We explored a few options to crack PDF password on Linux in an earlier article. Crackq is a new open source python utility from Hashcrack to do the same. Only in this case the utility sends the block containing the encryption information to Hashcrask server and uses GPU-accelerated brute force against a massive dictionary of 6.3GB to crack the PDF.
You need to buy submission quota to use Hashcrack service. However, it is a powerful service under development with support being extended to WPA/WPA2 encryption which is one of the main reasons we decided on covering it. The other reason being a unique service using advanced technology.
Crackq is intended to be used for detecting weak passwords. An illegal use is not desired.
The following hash formats (algorithms) are supported at the time of writing:
- Password protected PDF files (v1.4 – v1.6)
- WPA / WPA2 PSK
- VPN IPSec IKE (aggressive mode) MD5
- descrypt / DES(Unix)
- md5crypt / FreeBSD MD5 / Cisco IOS MD5 / MD5(Unix)

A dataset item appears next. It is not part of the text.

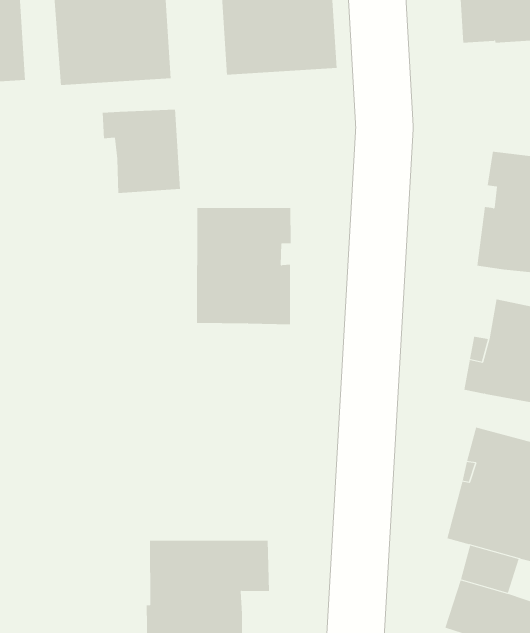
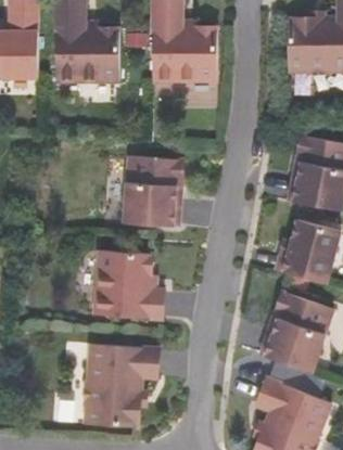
building: [102,109,181,194] -> none
building: none -> [94,250,164,319]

- PHPass MD5 (WordPress, Joomla, phpBB3)
PDF versions 1.4 to 1.6 are supported at the time fo writing. You can verify the version of your PDF on Linux using:
$ hexdump -C mypdf.pdf | more 00000000 25 50 44 46 2d 31 2e 34 0a 25 e2 e3 cf d3 0a 34 |%PDF-1.4.%.....4| 00000010 20 30 20 6f 62 6a 20 0a 3c 3c 0a 2f 42 6f 72 64 | 0 obj .<<./Bord|
As you can see, the PDF file we are testing is of version 1.4.
1. Create an account with hashcrack. Let’s say your email is firstname.lastname@example.org.

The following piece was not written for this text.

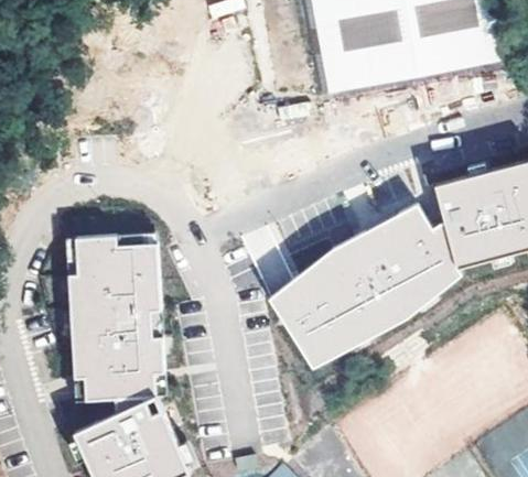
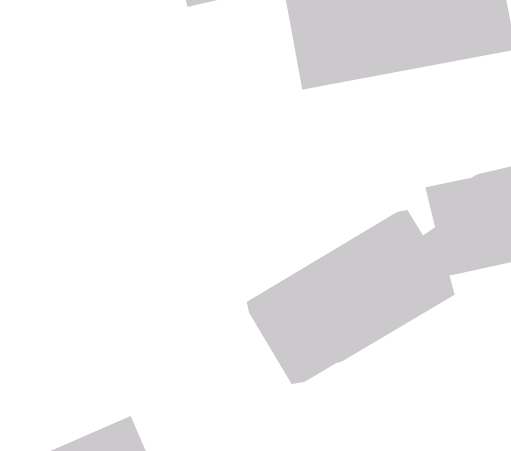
building: [66,232,166,400] -> none

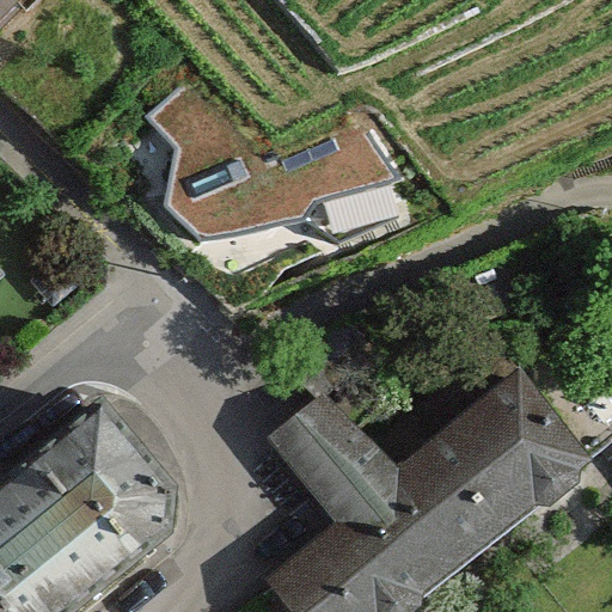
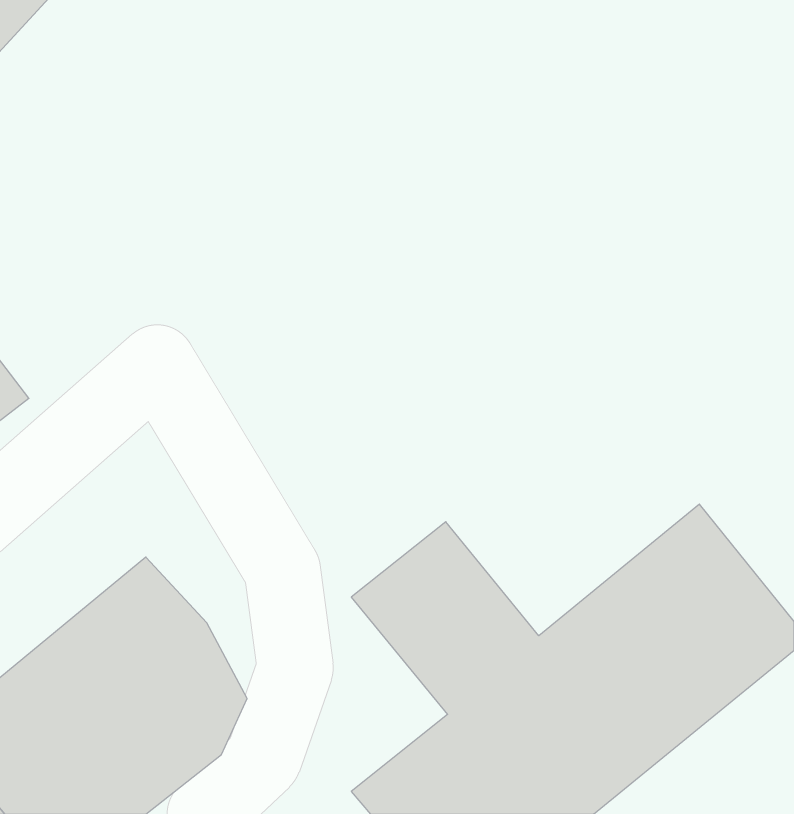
building: [142,65,384,235] -> none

2. You will get your API key when you login. Note it.
3. Download Crackq:
$ git clone https://github.com/vnik5287/Crackq
4. Start cracking target pdf:
$ Crackq/crackqcli.py -t pdf ~/Downloads/study/block_drivers.pdf Crackq client 0.3.2 email@example.com [+] Checking the current client version... Enter your API key:c2c896523fd71581461572e9124707eb4e3359bac559c8d7b9378b0c0b240815 [+] Retrieving email... [+] Results will be emailed to: firstname.lastname@example.org ...
The time to crack varies depending on the password.